Sanctuary at Amala Foundation

On Saturday night, Ross and I did exactly two things.  One having to do with vegetables, community gardens, virtue; the other, fritters, butter, gluttony.
Our first stop was a huge launch party / meeting of the minds at Amala Foundation’s Sanctuary for the Food is Free Project, an inspiring little operation.
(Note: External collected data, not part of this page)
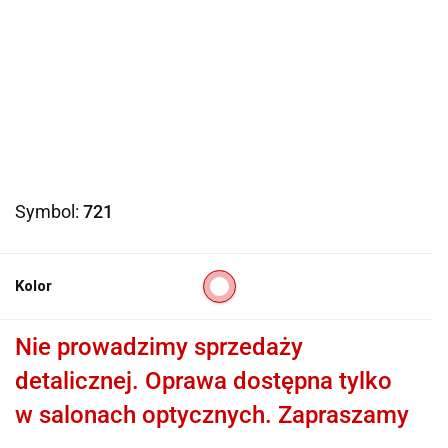
Symbol:
721
Kolor
Nie prowadzimy sprzedaży
detalicznej. Oprawa dostępna tylko
w salonach optycznych. Zapraszamy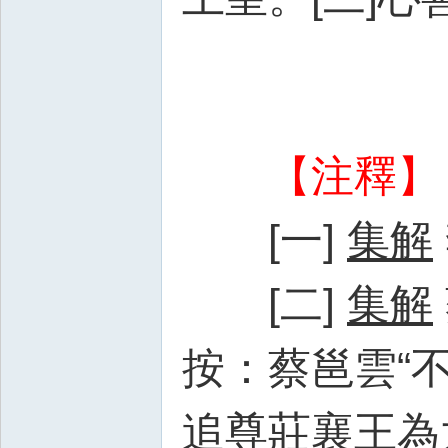
【注釋】
[一]
集解
[二]
集解
按：蔡邕雲“
追尊莊襄王為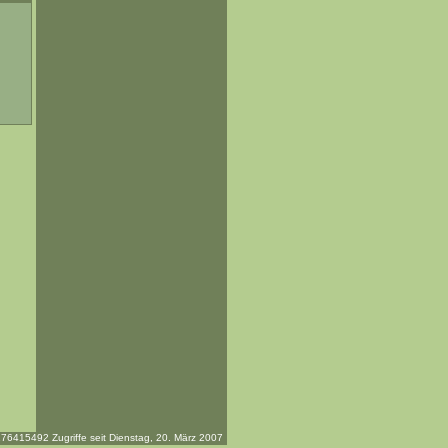
76415492 Zugriffe seit Dienstag, 20. März 2007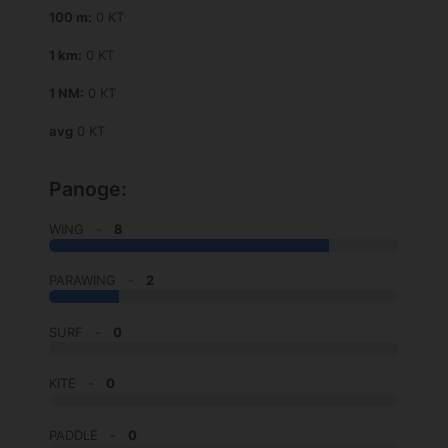
100 m:
0 KT
1 km:
0 KT
1 NM:
0 KT
avg
0 KT
Panoge:
WING -
8
PARAWING -
2
SURF -
0
KITE -
0
PADDLE -
0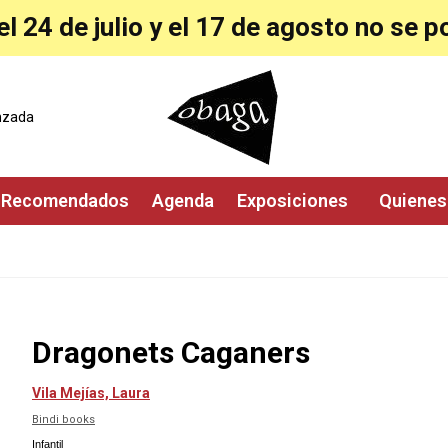
l 24 de julio y el 17 de agosto no se 
nzada
 Recomendados
Agenda
Exposiciones 
 Quiene
Dragonets Caganers
Vila Mejías, Laura
Bindi books
Infantil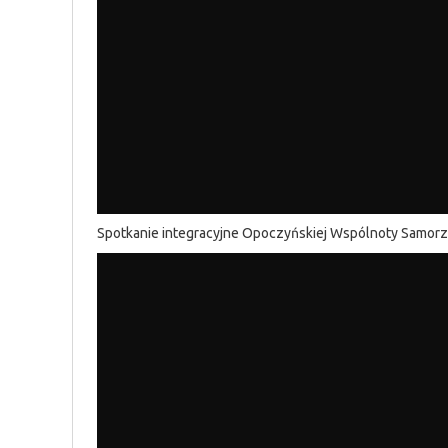
Spotkanie integracyjne Opoczyńskiej Wspólnoty Samor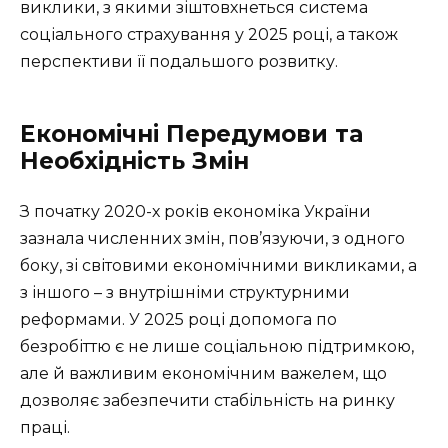
виклики, з якими зіштовхнеться система
соціального страхування у 2025 році, а також
перспективи її подальшого розвитку.
Економічні Передумови та
Необхідність Змін
З початку 2020-х років економіка України
зазнала численних змін, пов’язуючи, з одного
боку, зі світовими економічними викликами, а
з іншого – з внутрішніми структурними
реформами. У 2025 році допомога по
безробіттю є не лише соціальною підтримкою,
але й важливим економічним важелем, що
дозволяє забезпечити стабільність на ринку
праці.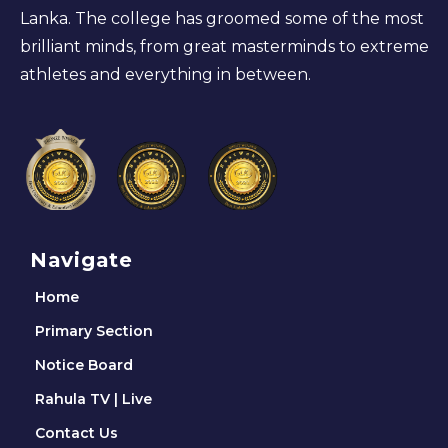
Lanka. The college has groomed some of the most
brilliant minds, from great masterminds to extreme
athletes and everything in between.
Navigate
Home
Primary Section
Notice Board
Rahula TV | Live
Contact Us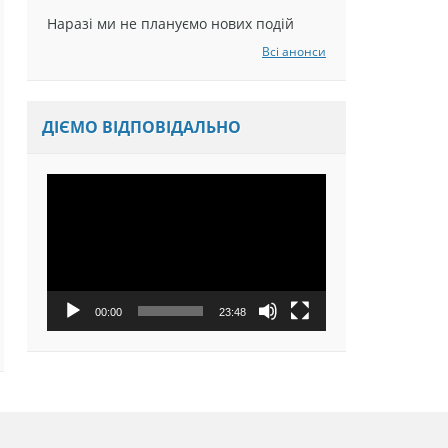
Наразі ми не плануємо нових подій
Всі анонси
ДІЄМО ВІДПОВІДАЛЬНО
Відеопрогравач
00:00
23:48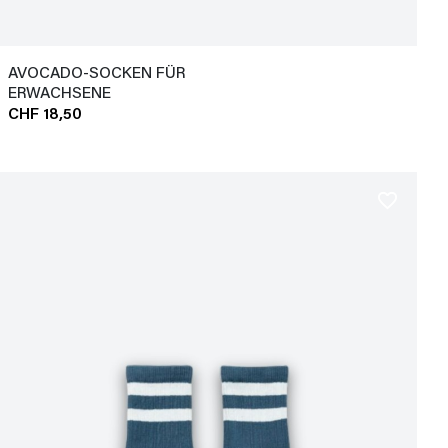
AVOCADO-SOCKEN FÜR
ERWACHSENE
CHF 18,50
favorite_border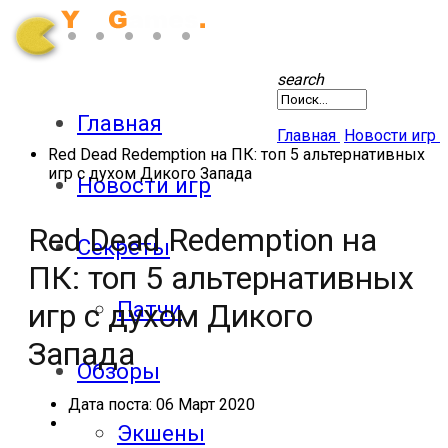
search
Главная
Главная
Новости игр
Red Dead Redemption на ПК: топ 5 альтернативных
игр с духом Дикого Запада
Новости игр
Red Dead Redemption на
Секреты
ПК: топ 5 альтернативных
Патчи
игр с духом Дикого
Запада
Обзоры
Дата поста:
06 Март 2020
Экшены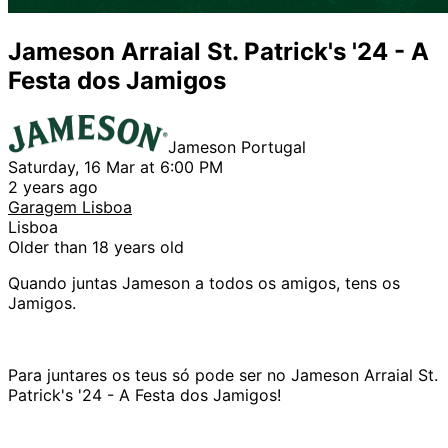
Jameson Arraial St. Patrick's '24 - A
Festa dos Jamigos
Jameson Portugal
Saturday, 16 Mar at 6:00 PM
2 years ago
Garagem Lisboa
Lisboa
Older than 18 years old
Quando juntas Jameson a todos os amigos, tens os
Jamigos.
Para juntares os teus só pode ser no Jameson Arraial St.
Patrick's '24 - A Festa dos Jamigos!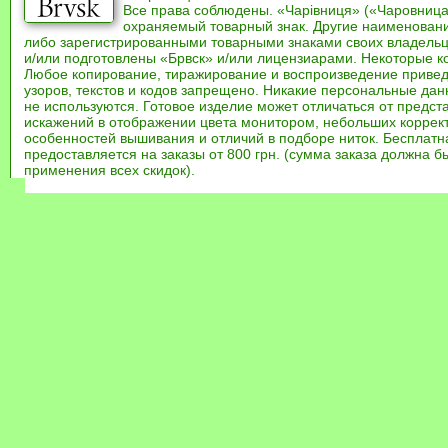
Все права соблюдены. «Чарівниця» («Чаровница
охраняемый товарный знак. Другие наименован
либо зарегистрированными товарными знаками своих владель
и/или подготовлены «Брвск» и/или лицензиарами. Некоторые к
Любое копирование, тиражирование и воспроизведение привед
узоров, текстов и кодов запрещено. Никакие персональные дан
не используются. Готовое изделие может отличаться от предст
искажений в отображении цвета монитором, небольших коррек
особенностей вышивания и отличий в подборе ниток. Бесплат
предоставляется на заказы от 800 грн. (сумма заказа должна бы
применения всех скидок).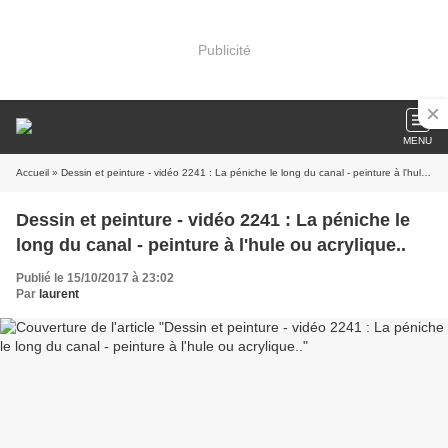
Publicité
MENU
Accueil
» Dessin et peinture - vidéo 2241 : La péniche le long du canal - peinture à l'hule ou acrylique..
Dessin et peinture - vidéo 2241 : La péniche le
long du canal - peinture à l'hule ou acrylique..
Publié le 15/10/2017 à 23:02
Par
laurent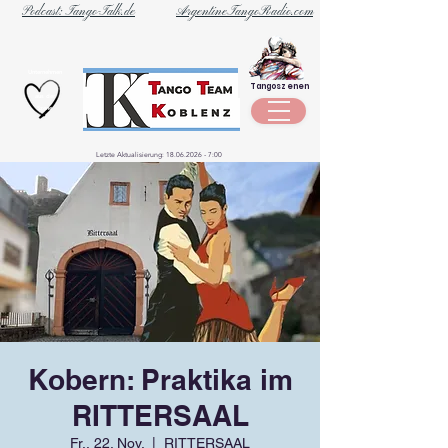
Podcast: Tango-Talk.de
ArgentineTangoRadio.com
Unternehmen
Tangoszenen
aus der
Szene
Letzte Aktualisierung:
18.06.2026 - 7
:00
Kobern: Praktika im
RITTERSAAL
Fr., 22. Nov.
  |  
RITTERSAAL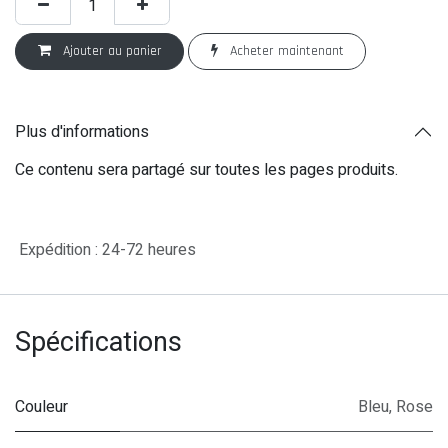
Ajouter au panier
Acheter maintenant
Plus d'informations
Ce contenu sera partagé sur toutes les pages produits.
Expédition : 24-72 heures
Spécifications
Couleur
Bleu
,
Rose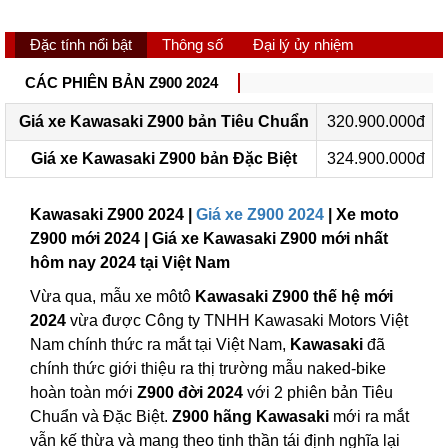
Đặc tính nổi bật
Thông số
Đại lý ủy nhiệm
CÁC PHIÊN BẢN Z900 2024
Giá xe Kawasaki Z900 bản Tiêu Chuẩn
320.900.000đ
Giá xe Kawasaki Z900 bản Đặc Biệt
324.900.000đ
Kawasaki Z900 2024 |
Giá xe Z900 2024
| Xe moto
Z900 mới 2024 | Giá xe Kawasaki Z900 mới nhất
hôm nay 2024 tại Việt Nam
Vừa qua, mẫu xe môtô
Kawasaki Z900 thế hệ mới
2024
vừa được Công ty TNHH Kawasaki Motors Việt
Nam chính thức ra mắt tại Việt Nam,
Kawasaki
đã
chính thức giới thiệu ra thị trường mẫu naked-bike
hoàn toàn mới
Z900 đời 2024
với 2 phiên bản Tiêu
Chuẩn và Đặc Biệt.
Z900 hãng Kawasaki
mới ra mắt
vẫn kế thừa và mang theo tinh thần tái định nghĩa lại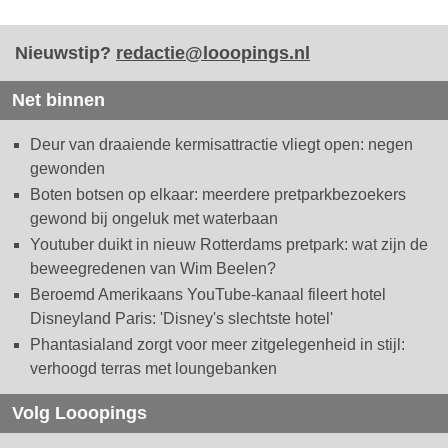
Nieuwstip?
redactie@looopings.nl
Net binnen
Deur van draaiende kermisattractie vliegt open: negen
gewonden
Boten botsen op elkaar: meerdere pretparkbezoekers
gewond bij ongeluk met waterbaan
Youtuber duikt in nieuw Rotterdams pretpark: wat zijn de
beweegredenen van Wim Beelen?
Beroemd Amerikaans YouTube-kanaal fileert hotel
Disneyland Paris: 'Disney's slechtste hotel'
Phantasialand zorgt voor meer zitgelegenheid in stijl:
verhoogd terras met loungebanken
Volg Looopings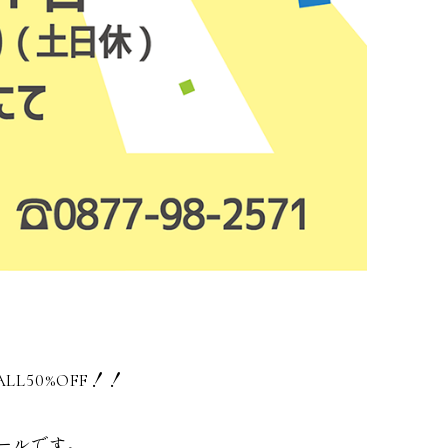
50%OFF！！
セールです。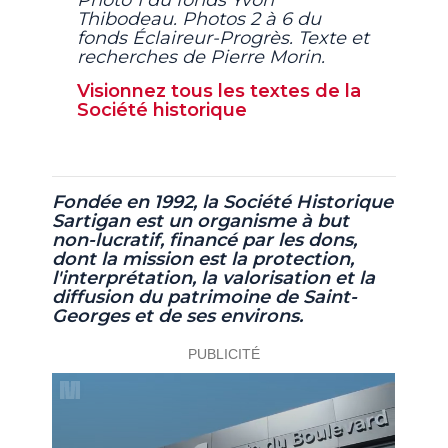
Photo 1 du fonds Yvon
Thibodeau. Photos 2 à 6 du
fonds Éclaireur-Progrès. Texte et
recherches de Pierre Morin.
Visionnez tous les textes de la
Société historique
Fondée en 1992, la Société Historique
Sartigan est un organisme à but
non-lucratif,
financé par les dons,
dont la mission est la protection,
l'interprétation, la valorisation et la
diffusion du patrimoine de Saint-
Georges et de ses environs.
The idea: To distribute free wicking beds from salvaged materials to anybody interested, with the goal that they plant food in them — food available to absolutely any passers-by.  Due to the way they are built, these gardens only require once-a-month watering.  The science of which was explained during the meeting … but, I’m choosing to believe they are magical.
Ross and I signed up.  We live on a corner lot, and there’s this section of the property that we sort of let people assume is “City of Austin.”  It’s on the other side of the fence, un-mowed and unruly.  “Wow, the city should really do a better job of maintaining that,” you might say to us, to which we would respond, “I’ll say!” shaking our heads disapprovingly.  But now, it will have vegetables on it!  Kids walk by there every day too, since we live near a middle school.  Take that, property.    

Next, we headed to 24 Diner.  Hello there, old friend!  My arteries and I have missed you.

Here’s the deal: Food may be free, but Chef’s Waffles are not.  Do you know what the Chef’s Waffle is?  It is beyond food, it is an event.  And worth every cent you pay.

So each morning, Chef Andrew Curren and company concoct a special using this essential breakfast item.  Waffles, as you may or may not know, are 24 Diner’s top-selling dish, and that’s because they’re not afraid to get scandalous.  Chef’s Waffle this evening was topped with caramelized apples, and brown butter sauce that pooled into tiny, sinful lakes.  Somebody call a priest — this girl’s done died and gone to heaven!  Also, did you notice how our waiter thoughtfully brought us a small pitcher of honey, to then pour on top of our waffles?

“You did not,” you say.

“We DID,” I say.

“Tolly, I just don’t know you anymore,” you inhale sharply.

That’s because I’m crazy.  Like a fox?  Nope.  But crazy like a honey-drenched-caramelized apple-topped-brown-butter-soaked waffle eater.